▶ _Task details_:
Using the data below, show every line where the word "lines" occurs.

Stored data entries
Start of Block
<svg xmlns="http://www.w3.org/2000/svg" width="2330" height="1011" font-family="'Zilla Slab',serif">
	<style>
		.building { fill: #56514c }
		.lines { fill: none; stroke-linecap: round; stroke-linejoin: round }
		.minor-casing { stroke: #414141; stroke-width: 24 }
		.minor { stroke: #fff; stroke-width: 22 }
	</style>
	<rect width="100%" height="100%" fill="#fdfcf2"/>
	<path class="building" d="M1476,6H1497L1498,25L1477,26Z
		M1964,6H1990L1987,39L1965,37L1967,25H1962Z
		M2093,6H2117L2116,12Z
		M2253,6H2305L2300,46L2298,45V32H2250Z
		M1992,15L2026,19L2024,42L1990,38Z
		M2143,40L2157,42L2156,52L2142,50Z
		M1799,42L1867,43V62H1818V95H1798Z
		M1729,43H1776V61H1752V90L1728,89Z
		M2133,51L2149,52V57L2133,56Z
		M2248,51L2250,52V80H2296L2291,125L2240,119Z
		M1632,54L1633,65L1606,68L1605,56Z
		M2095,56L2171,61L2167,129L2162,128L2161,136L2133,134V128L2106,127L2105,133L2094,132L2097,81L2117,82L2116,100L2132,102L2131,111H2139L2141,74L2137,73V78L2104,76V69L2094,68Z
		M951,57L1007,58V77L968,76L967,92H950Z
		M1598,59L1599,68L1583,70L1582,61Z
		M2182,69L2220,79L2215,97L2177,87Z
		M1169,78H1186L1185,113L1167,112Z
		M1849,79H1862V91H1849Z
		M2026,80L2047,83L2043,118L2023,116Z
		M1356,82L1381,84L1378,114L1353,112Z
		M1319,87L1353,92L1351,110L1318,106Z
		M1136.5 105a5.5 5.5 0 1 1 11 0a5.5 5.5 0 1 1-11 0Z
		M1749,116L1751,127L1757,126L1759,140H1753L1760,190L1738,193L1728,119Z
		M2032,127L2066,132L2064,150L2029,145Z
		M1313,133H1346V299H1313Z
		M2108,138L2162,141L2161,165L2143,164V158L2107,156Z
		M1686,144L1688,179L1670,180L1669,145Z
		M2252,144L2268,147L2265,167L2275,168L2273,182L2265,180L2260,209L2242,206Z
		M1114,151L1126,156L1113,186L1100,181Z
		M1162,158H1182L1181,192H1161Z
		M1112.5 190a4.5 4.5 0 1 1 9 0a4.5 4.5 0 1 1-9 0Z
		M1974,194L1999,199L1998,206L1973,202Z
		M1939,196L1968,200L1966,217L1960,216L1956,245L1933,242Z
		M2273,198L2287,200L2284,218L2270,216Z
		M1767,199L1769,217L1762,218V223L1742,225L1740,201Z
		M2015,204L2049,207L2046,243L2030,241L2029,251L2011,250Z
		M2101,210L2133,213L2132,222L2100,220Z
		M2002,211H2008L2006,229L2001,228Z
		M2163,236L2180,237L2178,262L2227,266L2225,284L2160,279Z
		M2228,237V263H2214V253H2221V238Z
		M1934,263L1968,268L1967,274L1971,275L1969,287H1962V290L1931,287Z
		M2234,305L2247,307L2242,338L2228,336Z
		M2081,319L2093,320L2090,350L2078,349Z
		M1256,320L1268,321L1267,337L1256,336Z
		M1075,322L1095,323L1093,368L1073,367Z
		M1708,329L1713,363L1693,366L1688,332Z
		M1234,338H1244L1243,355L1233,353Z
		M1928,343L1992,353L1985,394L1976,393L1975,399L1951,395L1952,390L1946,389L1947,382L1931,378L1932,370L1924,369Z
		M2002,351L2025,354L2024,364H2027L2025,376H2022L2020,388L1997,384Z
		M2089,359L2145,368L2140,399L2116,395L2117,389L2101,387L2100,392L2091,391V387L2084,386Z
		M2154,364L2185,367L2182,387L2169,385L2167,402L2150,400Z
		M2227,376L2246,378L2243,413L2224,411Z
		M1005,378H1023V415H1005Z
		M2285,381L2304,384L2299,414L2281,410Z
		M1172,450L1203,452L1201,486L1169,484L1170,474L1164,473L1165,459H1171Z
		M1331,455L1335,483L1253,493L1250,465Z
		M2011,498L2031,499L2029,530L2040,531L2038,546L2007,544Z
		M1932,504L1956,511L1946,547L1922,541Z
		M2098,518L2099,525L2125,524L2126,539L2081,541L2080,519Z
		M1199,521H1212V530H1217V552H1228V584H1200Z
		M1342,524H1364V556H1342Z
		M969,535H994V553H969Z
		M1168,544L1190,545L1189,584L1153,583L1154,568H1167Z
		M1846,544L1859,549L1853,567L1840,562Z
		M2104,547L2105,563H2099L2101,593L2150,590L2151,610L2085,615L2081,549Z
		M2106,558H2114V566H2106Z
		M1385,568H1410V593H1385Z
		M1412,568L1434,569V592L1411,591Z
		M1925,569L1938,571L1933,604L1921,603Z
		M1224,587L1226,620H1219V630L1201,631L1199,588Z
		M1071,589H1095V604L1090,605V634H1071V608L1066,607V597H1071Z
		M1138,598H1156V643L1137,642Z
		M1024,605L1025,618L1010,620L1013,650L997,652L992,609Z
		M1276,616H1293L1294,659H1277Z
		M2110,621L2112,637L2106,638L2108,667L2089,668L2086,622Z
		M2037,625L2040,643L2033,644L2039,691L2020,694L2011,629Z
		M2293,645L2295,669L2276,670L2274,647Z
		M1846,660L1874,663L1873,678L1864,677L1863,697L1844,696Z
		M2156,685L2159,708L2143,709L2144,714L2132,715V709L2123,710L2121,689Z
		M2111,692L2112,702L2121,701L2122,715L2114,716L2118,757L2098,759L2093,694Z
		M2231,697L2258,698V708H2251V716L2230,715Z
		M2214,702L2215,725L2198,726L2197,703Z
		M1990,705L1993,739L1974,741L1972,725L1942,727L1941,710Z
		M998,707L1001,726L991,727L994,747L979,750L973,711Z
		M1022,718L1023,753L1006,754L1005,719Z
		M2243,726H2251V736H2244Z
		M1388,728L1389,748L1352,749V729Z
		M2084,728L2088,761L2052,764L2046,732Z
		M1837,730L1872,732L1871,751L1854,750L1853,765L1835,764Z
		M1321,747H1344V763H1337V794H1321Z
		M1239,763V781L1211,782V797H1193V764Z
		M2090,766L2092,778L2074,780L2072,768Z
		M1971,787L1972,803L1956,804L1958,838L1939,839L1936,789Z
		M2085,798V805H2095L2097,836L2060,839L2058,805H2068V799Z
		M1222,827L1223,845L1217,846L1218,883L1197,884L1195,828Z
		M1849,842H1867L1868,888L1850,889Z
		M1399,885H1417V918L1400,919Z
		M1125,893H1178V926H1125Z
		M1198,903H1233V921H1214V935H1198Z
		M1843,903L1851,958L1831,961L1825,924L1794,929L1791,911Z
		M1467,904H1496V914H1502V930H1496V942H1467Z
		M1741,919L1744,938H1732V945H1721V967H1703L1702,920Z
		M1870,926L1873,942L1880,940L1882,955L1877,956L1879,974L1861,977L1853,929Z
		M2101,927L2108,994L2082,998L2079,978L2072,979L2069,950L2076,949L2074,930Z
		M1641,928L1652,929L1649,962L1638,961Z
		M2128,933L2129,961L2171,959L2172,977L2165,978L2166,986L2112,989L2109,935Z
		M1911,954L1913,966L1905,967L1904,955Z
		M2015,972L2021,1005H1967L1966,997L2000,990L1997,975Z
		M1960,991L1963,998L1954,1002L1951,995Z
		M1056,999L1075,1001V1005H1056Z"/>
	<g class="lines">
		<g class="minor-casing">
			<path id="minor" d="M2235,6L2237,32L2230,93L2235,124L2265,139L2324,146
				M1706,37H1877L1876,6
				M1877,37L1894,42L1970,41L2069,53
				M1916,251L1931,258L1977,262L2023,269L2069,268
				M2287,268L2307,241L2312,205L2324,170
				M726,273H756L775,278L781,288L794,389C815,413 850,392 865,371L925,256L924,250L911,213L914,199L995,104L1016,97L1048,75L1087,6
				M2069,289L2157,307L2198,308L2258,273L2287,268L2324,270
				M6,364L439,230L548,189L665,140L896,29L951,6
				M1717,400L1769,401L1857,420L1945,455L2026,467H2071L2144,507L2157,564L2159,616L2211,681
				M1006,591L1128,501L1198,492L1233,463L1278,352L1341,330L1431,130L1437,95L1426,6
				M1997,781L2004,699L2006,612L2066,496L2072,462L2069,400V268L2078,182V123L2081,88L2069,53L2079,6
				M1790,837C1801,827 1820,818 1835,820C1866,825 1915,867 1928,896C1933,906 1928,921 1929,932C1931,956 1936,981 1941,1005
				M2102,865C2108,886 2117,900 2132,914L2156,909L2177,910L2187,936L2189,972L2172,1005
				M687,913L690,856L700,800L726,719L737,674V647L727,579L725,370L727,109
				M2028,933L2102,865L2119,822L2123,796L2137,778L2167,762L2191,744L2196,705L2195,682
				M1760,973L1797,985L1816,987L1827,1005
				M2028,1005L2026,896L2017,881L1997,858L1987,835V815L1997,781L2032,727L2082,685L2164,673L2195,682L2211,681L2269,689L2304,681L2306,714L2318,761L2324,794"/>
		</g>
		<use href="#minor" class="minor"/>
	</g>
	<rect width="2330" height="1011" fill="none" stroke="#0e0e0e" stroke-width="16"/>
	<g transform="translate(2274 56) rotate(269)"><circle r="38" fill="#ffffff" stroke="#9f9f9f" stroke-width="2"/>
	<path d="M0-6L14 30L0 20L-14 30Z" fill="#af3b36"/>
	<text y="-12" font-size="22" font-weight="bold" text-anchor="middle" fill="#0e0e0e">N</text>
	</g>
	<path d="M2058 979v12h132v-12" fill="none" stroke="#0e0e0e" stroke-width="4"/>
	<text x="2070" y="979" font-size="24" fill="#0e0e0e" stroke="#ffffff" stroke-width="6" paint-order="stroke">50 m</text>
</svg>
End of Block
▶ _Result_:
		.lines { fill: none; stroke-linecap: round; stroke-linejoin: round }
	<g class="lines">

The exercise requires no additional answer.